H = arccos((sin(-0.83) - sin(39.040759) * sin(22.688247553597))/(cos(39.040759) * cos(22.688247553597))) = 111.0542795454

Just as above, calculate J*, but this time using hour-angle:

J** = 2451545 + 0.0009 + ((H + lw)/360) + n

J** = 2451545 + 0.0009 + ((111.0542795454 + 77.04876)/360) + 8222 = 2459767.5234084

We can use M from above because it really doesn't change that much over the course of a day, calculate Jset in the same way:

Jset = J** + (0.0053 * sin(M)) - (0.0069 * sin(2 * λ))

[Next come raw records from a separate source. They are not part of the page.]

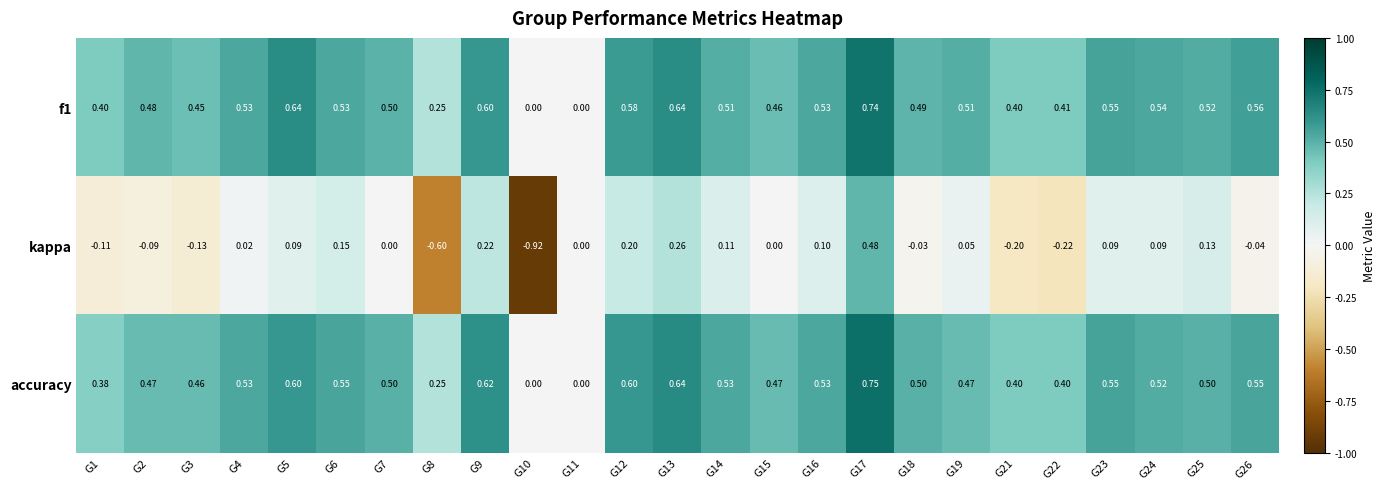

Which series has the largest range (max minus min)?

kappa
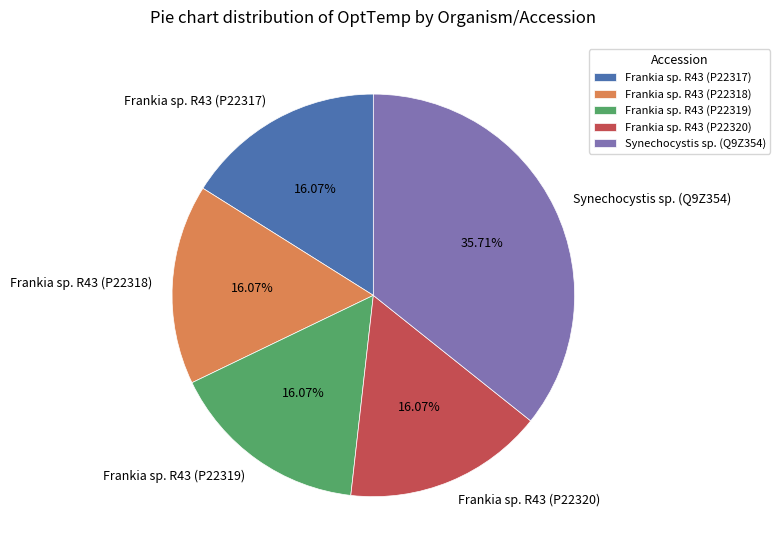

To the nearest percent, what portion does Synechocystis sp. (Q9Z354) represent?

36%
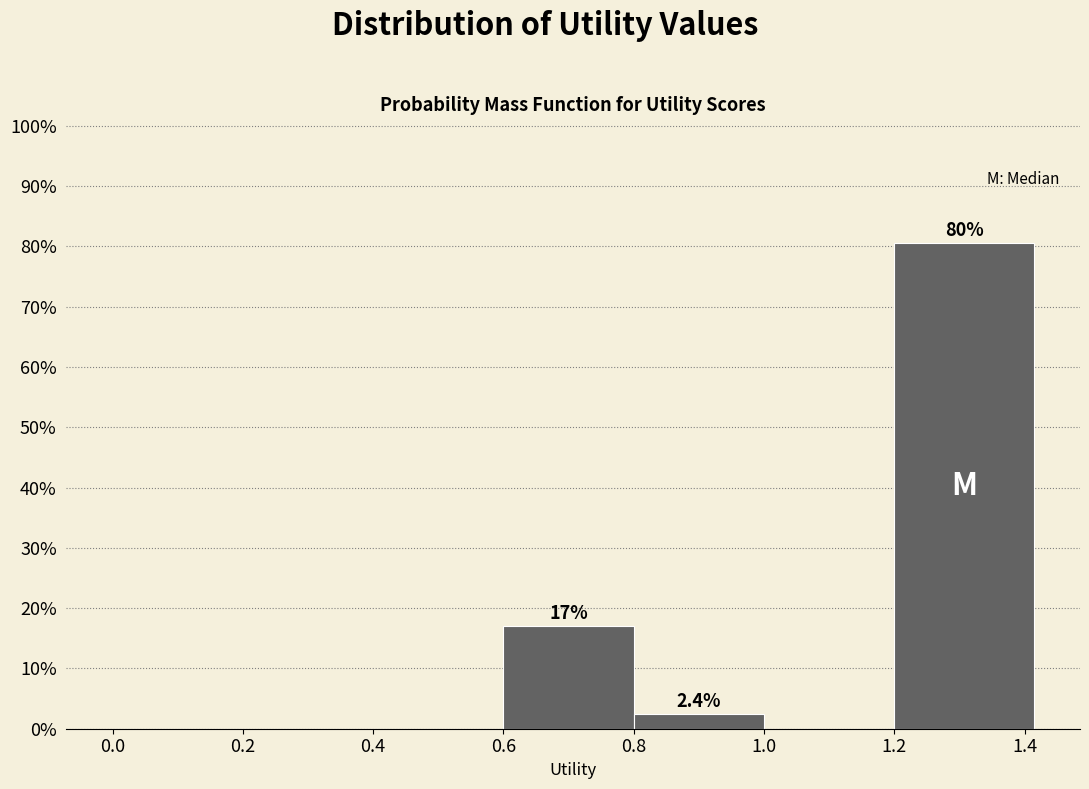

Over which range of the x-axis is the bar tallest?

1.20 to 1.42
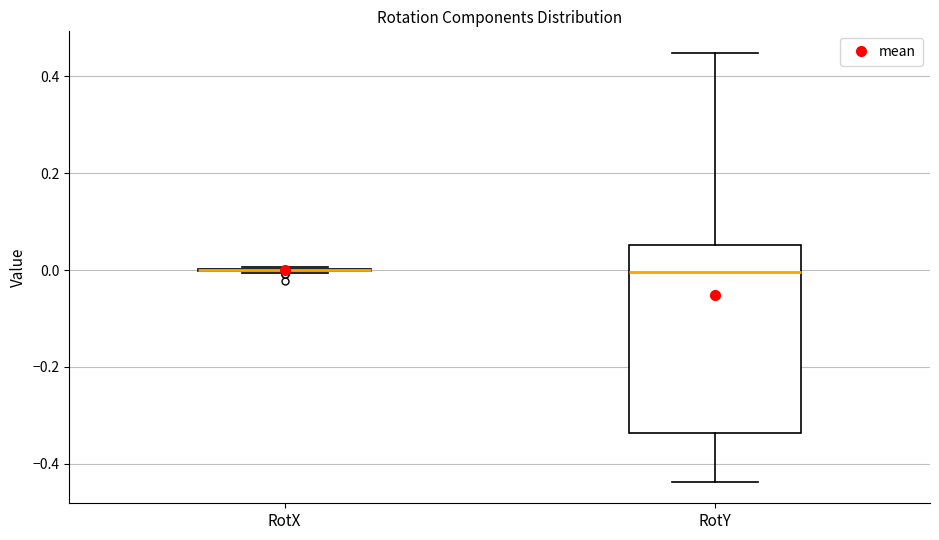

Which box is the tallest, from its lower edge to its upper edge?

RotY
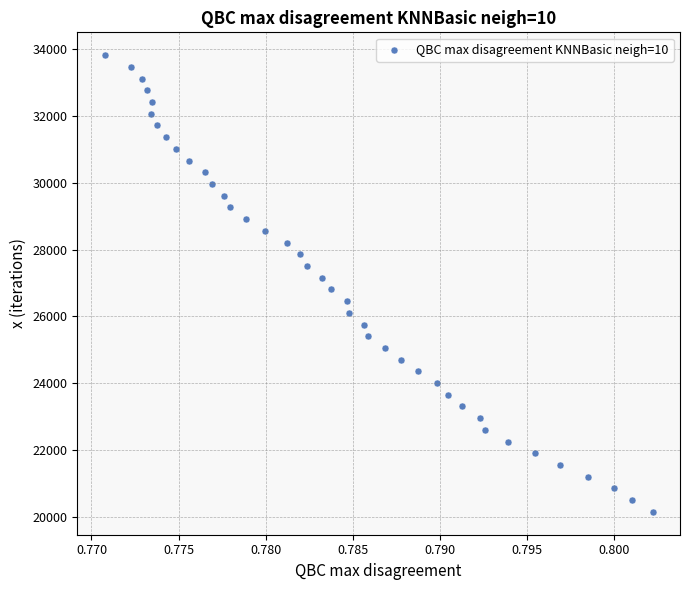

What is the range of Y values (max minus min)?

13650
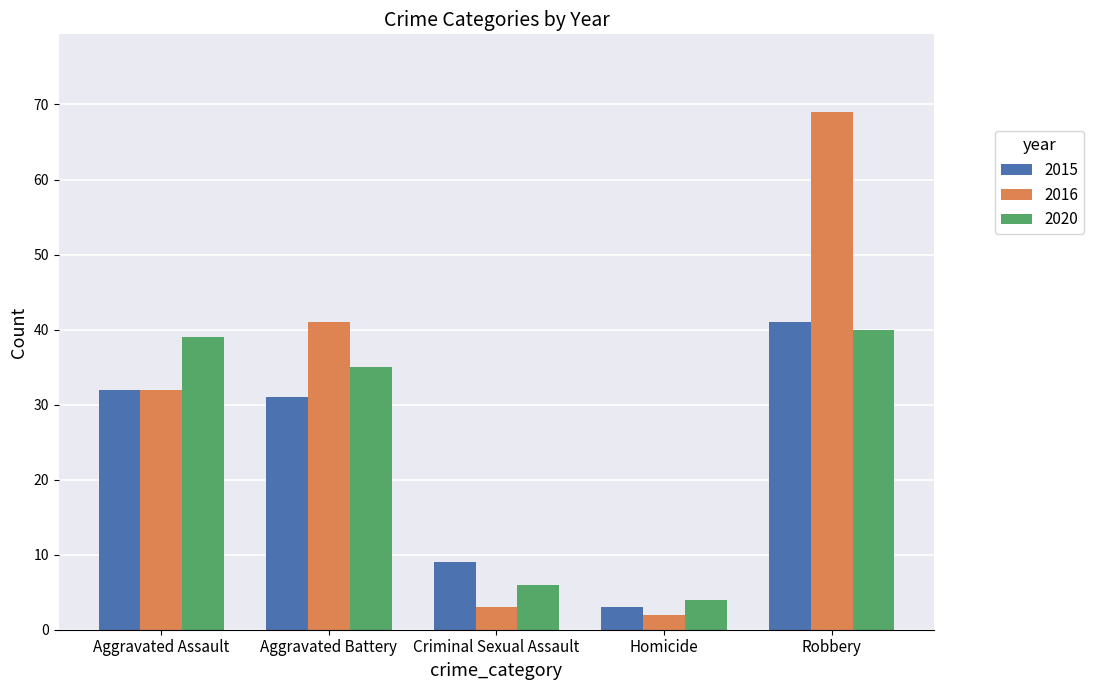

What are all the series names shown in the legend?

2015, 2016, 2020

Jset = 2459767.5234084 + (0.0053 * sin(181.34955205194)) - (0.0069 * sin(2 * 104.24257541587)) = 2459767.5265744

Now I'm going to cheat and calculate Jrise:

Jrise = Jtransit - (Jset - Jtransit)

Jrise = 2459767.2180903 - (2459767.5265744 - 2459767.2180903) = 2459766.9096062

Using the same idea, figure out when sunrise and sunset are:

Jrise = 2459766.9096062 = 07/06/2022 at 05:49:49 -0500
Jset = 2459767.5265744 = 07/06/2022 at 20:38:16 -0500

A couple anomalies occur. At high latitudes, you will sometimes get H = 0. This means that either the sun does not rise (in the winter) or the sun does not set (in the summer) on that day.